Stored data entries
***

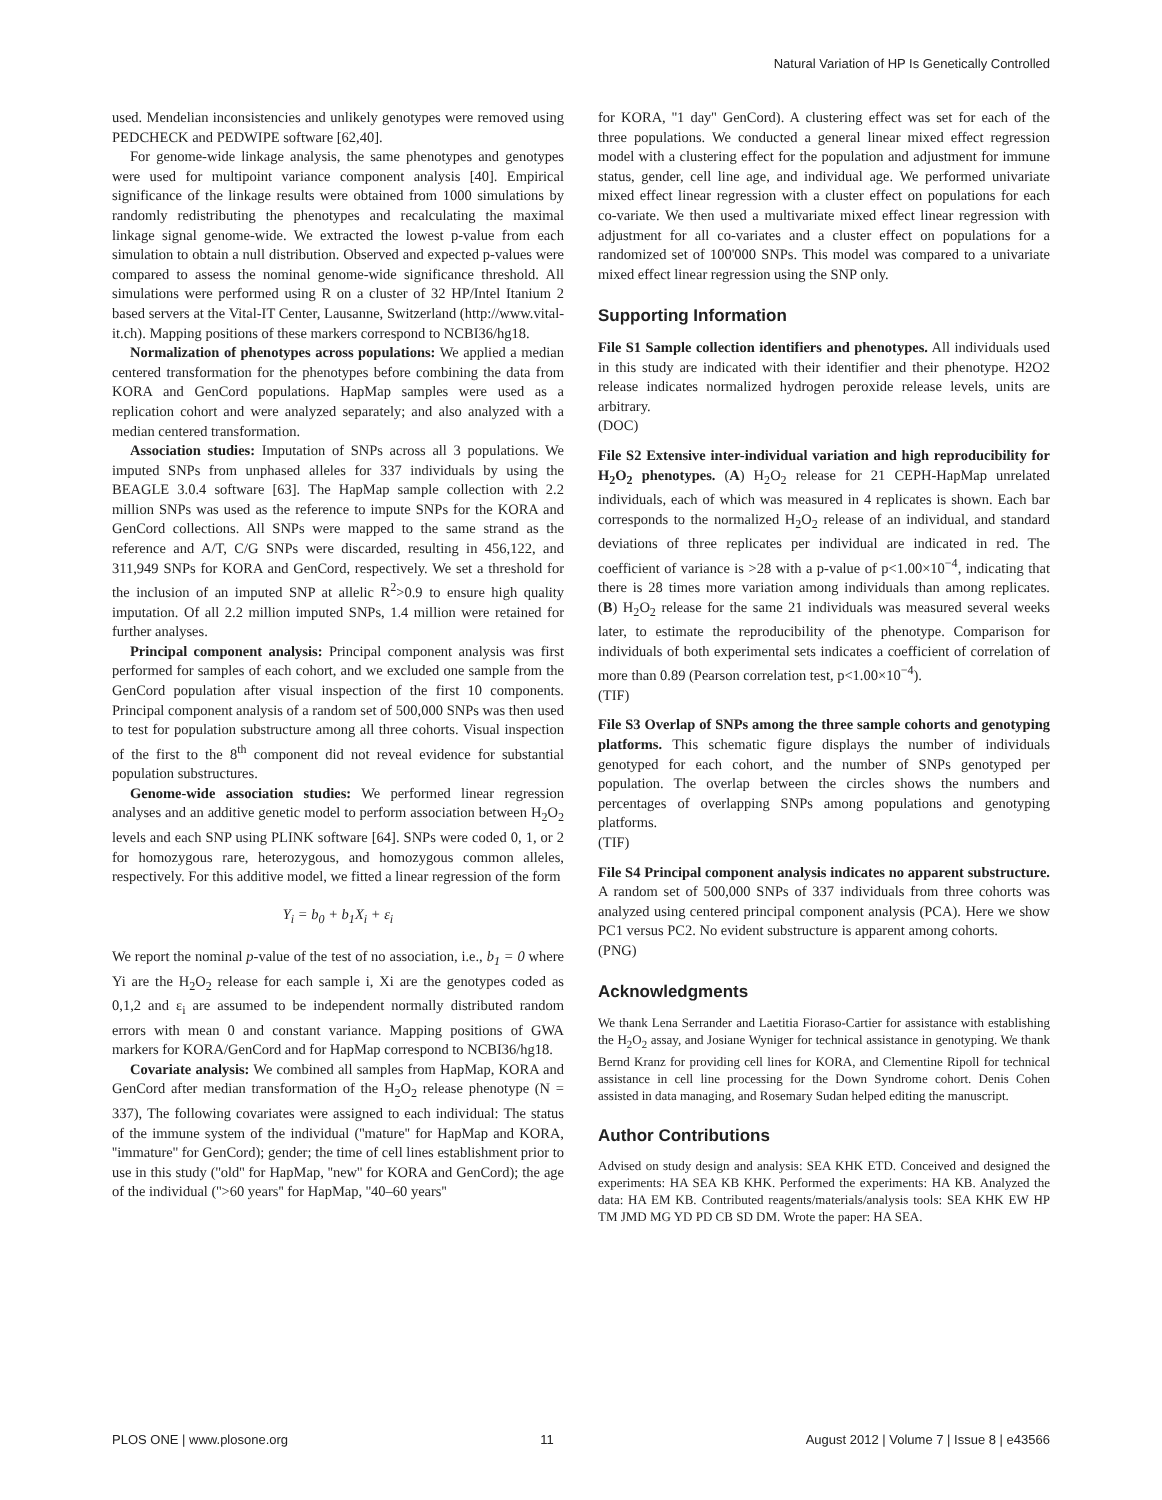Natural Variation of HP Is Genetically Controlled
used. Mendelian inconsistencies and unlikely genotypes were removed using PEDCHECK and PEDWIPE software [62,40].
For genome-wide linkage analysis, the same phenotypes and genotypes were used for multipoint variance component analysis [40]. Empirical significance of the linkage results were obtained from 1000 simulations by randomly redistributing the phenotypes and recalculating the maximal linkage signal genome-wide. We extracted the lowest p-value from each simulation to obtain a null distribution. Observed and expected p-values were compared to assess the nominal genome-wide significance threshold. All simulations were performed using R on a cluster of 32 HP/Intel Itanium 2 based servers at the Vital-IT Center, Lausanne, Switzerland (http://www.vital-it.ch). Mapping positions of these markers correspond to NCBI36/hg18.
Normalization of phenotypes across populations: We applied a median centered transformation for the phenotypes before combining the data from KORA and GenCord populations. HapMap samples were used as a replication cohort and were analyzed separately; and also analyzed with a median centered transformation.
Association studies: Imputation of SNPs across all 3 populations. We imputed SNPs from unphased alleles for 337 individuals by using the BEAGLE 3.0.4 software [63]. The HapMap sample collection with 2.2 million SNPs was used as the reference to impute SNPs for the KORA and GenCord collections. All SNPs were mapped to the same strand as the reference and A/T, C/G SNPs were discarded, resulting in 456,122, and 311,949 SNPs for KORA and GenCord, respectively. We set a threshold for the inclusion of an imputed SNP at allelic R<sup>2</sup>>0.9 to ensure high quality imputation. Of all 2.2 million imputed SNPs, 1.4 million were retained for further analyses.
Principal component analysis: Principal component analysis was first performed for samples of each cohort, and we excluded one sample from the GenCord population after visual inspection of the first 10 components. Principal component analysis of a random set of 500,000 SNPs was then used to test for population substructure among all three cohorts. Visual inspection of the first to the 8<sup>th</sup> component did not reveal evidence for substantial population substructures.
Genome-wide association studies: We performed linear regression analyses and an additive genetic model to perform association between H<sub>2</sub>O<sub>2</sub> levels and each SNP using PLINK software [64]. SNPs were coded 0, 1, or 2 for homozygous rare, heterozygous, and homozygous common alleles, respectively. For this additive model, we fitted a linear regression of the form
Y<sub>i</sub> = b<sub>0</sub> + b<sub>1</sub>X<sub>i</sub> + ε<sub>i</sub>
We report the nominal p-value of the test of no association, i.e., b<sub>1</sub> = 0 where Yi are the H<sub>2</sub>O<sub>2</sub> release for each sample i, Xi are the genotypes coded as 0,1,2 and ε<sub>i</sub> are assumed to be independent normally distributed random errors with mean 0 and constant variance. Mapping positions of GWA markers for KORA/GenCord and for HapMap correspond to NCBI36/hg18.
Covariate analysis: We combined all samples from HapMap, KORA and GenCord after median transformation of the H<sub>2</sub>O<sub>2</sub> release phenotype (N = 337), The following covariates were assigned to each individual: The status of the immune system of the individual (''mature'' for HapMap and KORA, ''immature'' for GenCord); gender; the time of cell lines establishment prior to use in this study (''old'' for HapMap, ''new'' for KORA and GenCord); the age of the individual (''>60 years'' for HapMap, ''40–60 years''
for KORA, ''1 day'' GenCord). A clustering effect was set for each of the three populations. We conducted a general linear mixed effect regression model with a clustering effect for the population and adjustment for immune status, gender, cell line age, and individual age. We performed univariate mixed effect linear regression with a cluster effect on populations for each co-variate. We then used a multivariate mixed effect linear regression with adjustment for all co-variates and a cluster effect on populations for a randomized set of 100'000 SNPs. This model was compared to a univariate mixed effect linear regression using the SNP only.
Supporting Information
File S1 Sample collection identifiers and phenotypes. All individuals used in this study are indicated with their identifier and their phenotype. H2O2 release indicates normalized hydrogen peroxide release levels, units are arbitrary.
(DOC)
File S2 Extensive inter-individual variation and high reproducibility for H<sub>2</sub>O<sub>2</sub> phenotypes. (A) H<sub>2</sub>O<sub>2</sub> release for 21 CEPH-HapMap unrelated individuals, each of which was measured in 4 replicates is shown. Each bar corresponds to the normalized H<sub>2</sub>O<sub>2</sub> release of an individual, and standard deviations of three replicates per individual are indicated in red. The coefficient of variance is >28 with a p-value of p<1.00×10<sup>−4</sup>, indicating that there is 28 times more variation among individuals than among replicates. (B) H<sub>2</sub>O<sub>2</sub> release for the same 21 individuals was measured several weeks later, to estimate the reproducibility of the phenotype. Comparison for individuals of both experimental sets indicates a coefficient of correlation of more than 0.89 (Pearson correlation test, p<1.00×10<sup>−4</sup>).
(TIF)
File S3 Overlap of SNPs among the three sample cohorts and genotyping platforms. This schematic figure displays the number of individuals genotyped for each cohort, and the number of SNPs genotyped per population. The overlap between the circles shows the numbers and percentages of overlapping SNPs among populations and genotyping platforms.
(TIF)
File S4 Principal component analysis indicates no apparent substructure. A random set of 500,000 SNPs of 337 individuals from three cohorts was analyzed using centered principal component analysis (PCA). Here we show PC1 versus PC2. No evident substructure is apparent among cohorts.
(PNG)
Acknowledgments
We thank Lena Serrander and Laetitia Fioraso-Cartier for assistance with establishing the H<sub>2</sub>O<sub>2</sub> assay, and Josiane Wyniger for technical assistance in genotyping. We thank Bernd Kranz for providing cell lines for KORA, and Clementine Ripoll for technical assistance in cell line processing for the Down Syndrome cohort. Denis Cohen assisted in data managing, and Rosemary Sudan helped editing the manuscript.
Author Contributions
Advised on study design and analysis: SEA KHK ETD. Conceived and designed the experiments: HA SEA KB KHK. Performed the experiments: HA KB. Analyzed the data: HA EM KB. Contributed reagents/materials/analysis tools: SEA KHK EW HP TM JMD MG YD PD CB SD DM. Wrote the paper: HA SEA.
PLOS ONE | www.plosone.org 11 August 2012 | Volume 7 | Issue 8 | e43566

***

### [Work item]
Write the records out again in full, exactly, and skip every picture.

### [Output for this task]
Natural Variation of HP Is Genetically Controlled
used. Mendelian inconsistencies and unlikely genotypes were removed using PEDCHECK and PEDWIPE software [62,40].
For genome-wide linkage analysis, the same phenotypes and genotypes were used for multipoint variance component analysis [40]. Empirical significance of the linkage results were obtained from 1000 simulations by randomly redistributing the phenotypes and recalculating the maximal linkage signal genome-wide. We extracted the lowest p-value from each simulation to obtain a null distribution. Observed and expected p-values were compared to assess the nominal genome-wide significance threshold. All simulations were performed using R on a cluster of 32 HP/Intel Itanium 2 based servers at the Vital-IT Center, Lausanne, Switzerland (http://www.vital-it.ch). Mapping positions of these markers correspond to NCBI36/hg18.
Normalization of phenotypes across populations: We applied a median centered transformation for the phenotypes before combining the data from KORA and GenCord populations. HapMap samples were used as a replication cohort and were analyzed separately; and also analyzed with a median centered transformation.
Association studies: Imputation of SNPs across all 3 populations. We imputed SNPs from unphased alleles for 337 individuals by using the BEAGLE 3.0.4 software [63]. The HapMap sample collection with 2.2 million SNPs was used as the reference to impute SNPs for the KORA and GenCord collections. All SNPs were mapped to the same strand as the reference and A/T, C/G SNPs were discarded, resulting in 456,122, and 311,949 SNPs for KORA and GenCord, respectively. We set a threshold for the inclusion of an imputed SNP at allelic R<sup>2</sup>>0.9 to ensure high quality imputation. Of all 2.2 million imputed SNPs, 1.4 million were retained for further analyses.
Principal component analysis: Principal component analysis was first performed for samples of each cohort, and we excluded one sample from the GenCord population after visual inspection of the first 10 components. Principal component analysis of a random set of 500,000 SNPs was then used to test for population substructure among all three cohorts. Visual inspection of the first to the 8<sup>th</sup> component did not reveal evidence for substantial population substructures.
Genome-wide association studies: We performed linear regression analyses and an additive genetic model to perform association between H<sub>2</sub>O<sub>2</sub> levels and each SNP using PLINK software [64]. SNPs were coded 0, 1, or 2 for homozygous rare, heterozygous, and homozygous common alleles, respectively. For this additive model, we fitted a linear regression of the form
Y<sub>i</sub> = b<sub>0</sub> + b<sub>1</sub>X<sub>i</sub> + ε<sub>i</sub>
We report the nominal p-value of the test of no association, i.e., b<sub>1</sub> = 0 where Yi are the H<sub>2</sub>O<sub>2</sub> release for each sample i, Xi are the genotypes coded as 0,1,2 and ε<sub>i</sub> are assumed to be independent normally distributed random errors with mean 0 and constant variance. Mapping positions of GWA markers for KORA/GenCord and for HapMap correspond to NCBI36/hg18.
Covariate analysis: We combined all samples from HapMap, KORA and GenCord after median transformation of the H<sub>2</sub>O<sub>2</sub> release phenotype (N = 337), The following covariates were assigned to each individual: The status of the immune system of the individual (''mature'' for HapMap and KORA, ''immature'' for GenCord); gender; the time of cell lines establishment prior to use in this study (''old'' for HapMap, ''new'' for KORA and GenCord); the age of the individual (''>60 years'' for HapMap, ''40–60 years''
for KORA, ''1 day'' GenCord). A clustering effect was set for each of the three populations. We conducted a general linear mixed effect regression model with a clustering effect for the population and adjustment for immune status, gender, cell line age, and individual age. We performed univariate mixed effect linear regression with a cluster effect on populations for each co-variate. We then used a multivariate mixed effect linear regression with adjustment for all co-variates and a cluster effect on populations for a randomized set of 100'000 SNPs. This model was compared to a univariate mixed effect linear regression using the SNP only.
Supporting Information
File S1 Sample collection identifiers and phenotypes. All individuals used in this study are indicated with their identifier and their phenotype. H2O2 release indicates normalized hydrogen peroxide release levels, units are arbitrary.
(DOC)
File S2 Extensive inter-individual variation and high reproducibility for H<sub>2</sub>O<sub>2</sub> phenotypes. (A) H<sub>2</sub>O<sub>2</sub> release for 21 CEPH-HapMap unrelated individuals, each of which was measured in 4 replicates is shown. Each bar corresponds to the normalized H<sub>2</sub>O<sub>2</sub> release of an individual, and standard deviations of three replicates per individual are indicated in red. The coefficient of variance is >28 with a p-value of p<1.00×10<sup>−4</sup>, indicating that there is 28 times more variation among individuals than among replicates. (B) H<sub>2</sub>O<sub>2</sub> release for the same 21 individuals was measured several weeks later, to estimate the reproducibility of the phenotype. Comparison for individuals of both experimental sets indicates a coefficient of correlation of more than 0.89 (Pearson correlation test, p<1.00×10<sup>−4</sup>).
(TIF)
File S3 Overlap of SNPs among the three sample cohorts and genotyping platforms. This schematic figure displays the number of individuals genotyped for each cohort, and the number of SNPs genotyped per population. The overlap between the circles shows the numbers and percentages of overlapping SNPs among populations and genotyping platforms.
(TIF)
File S4 Principal component analysis indicates no apparent substructure. A random set of 500,000 SNPs of 337 individuals from three cohorts was analyzed using centered principal component analysis (PCA). Here we show PC1 versus PC2. No evident substructure is apparent among cohorts.
(PNG)
Acknowledgments
We thank Lena Serrander and Laetitia Fioraso-Cartier for assistance with establishing the H<sub>2</sub>O<sub>2</sub> assay, and Josiane Wyniger for technical assistance in genotyping. We thank Bernd Kranz for providing cell lines for KORA, and Clementine Ripoll for technical assistance in cell line processing for the Down Syndrome cohort. Denis Cohen assisted in data managing, and Rosemary Sudan helped editing the manuscript.
Author Contributions
Advised on study design and analysis: SEA KHK ETD. Conceived and designed the experiments: HA SEA KB KHK. Performed the experiments: HA KB. Analyzed the data: HA EM KB. Contributed reagents/materials/analysis tools: SEA KHK EW HP TM JMD MG YD PD CB SD DM. Wrote the paper: HA SEA.
PLOS ONE | www.plosone.org 11 August 2012 | Volume 7 | Issue 8 | e43566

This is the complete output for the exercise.